Personal information
- Full name: Neal Alexander Scott Mackey
- Born: 10 February 1983 (age 43) Leicester, Leicestershire, England
- Batting: Right-handed
- Bowling: Right-arm medium-fast

Domestic team information
- 2002: Leicestershire Cricket Board

Career statistics
| Competition | LA |
| Matches | 1 |
| Runs scored | 25 |
| Batting average | 25.00 |
| 100s/50s | –/– |
| Top score | 25 |
| Balls bowled | – |
| Wickets | – |
| Bowling average | – |
| 5 wickets in innings | – |
| 10 wickets in match | – |
| Best bowling | – |
| Catches/stumpings | –/– |
- Source: Cricinfo, 15 November 2010

= Neal Mackey =

English cricketer

Neal Alexander Scott Mackey (born 10 February 1983) is an English cricketer.
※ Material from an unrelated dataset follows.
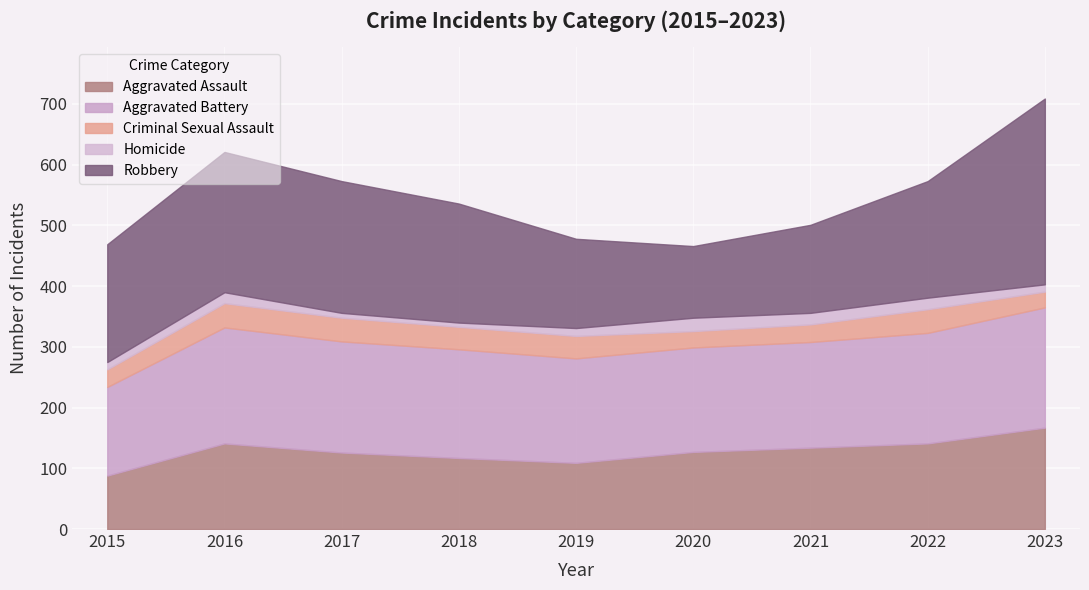

At which category does Criminal Sexual Assault reach its first local valley?

2020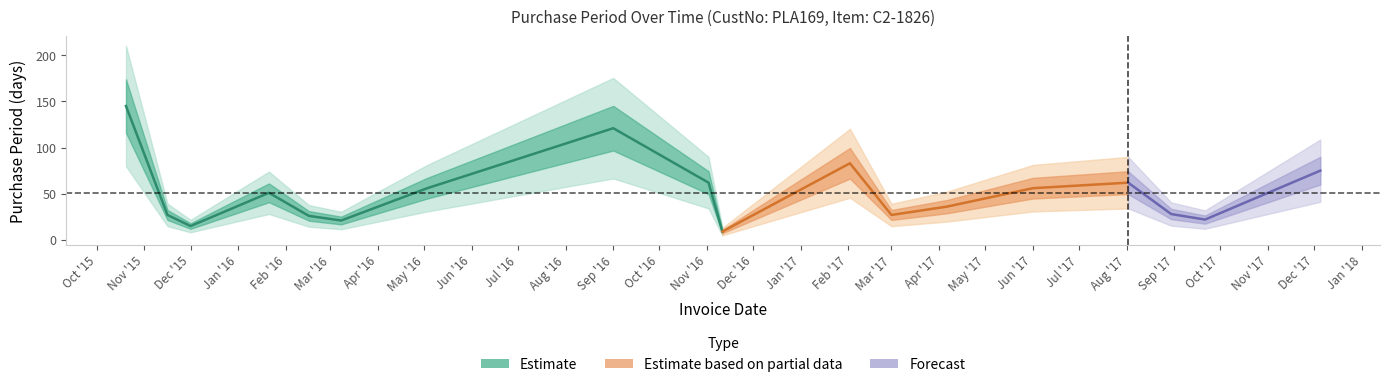

Rank the categories by value from highest to lowest.

2015-10-20, 2016-09-01, 2017-02-02, 2017-12-05, 2016-11-02, 2017-08-02, 2016-05-03, 2017-06-01, 2016-01-21, 2017-04-06, 2017-08-30, 2015-11-16, 2017-03-01, 2016-02-16, 2017-09-21, 2016-03-08, 2015-12-01, 2016-11-11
Mackey is a right-handed batsman who bowls right-arm medium-fast. He was born in Leicester, Leicestershire.

Mackey represented the Leicestershire Cricket Board in a single List A match against the Kent Cricket Board in the 2nd round of the 2003 Cheltenham & Gloucester Trophy which was held in 2002. In his only List A match he scored 25 runs.

In currently plays club cricket for Market Harborough Cricket Club in the Leicestershire Premier Cricket League.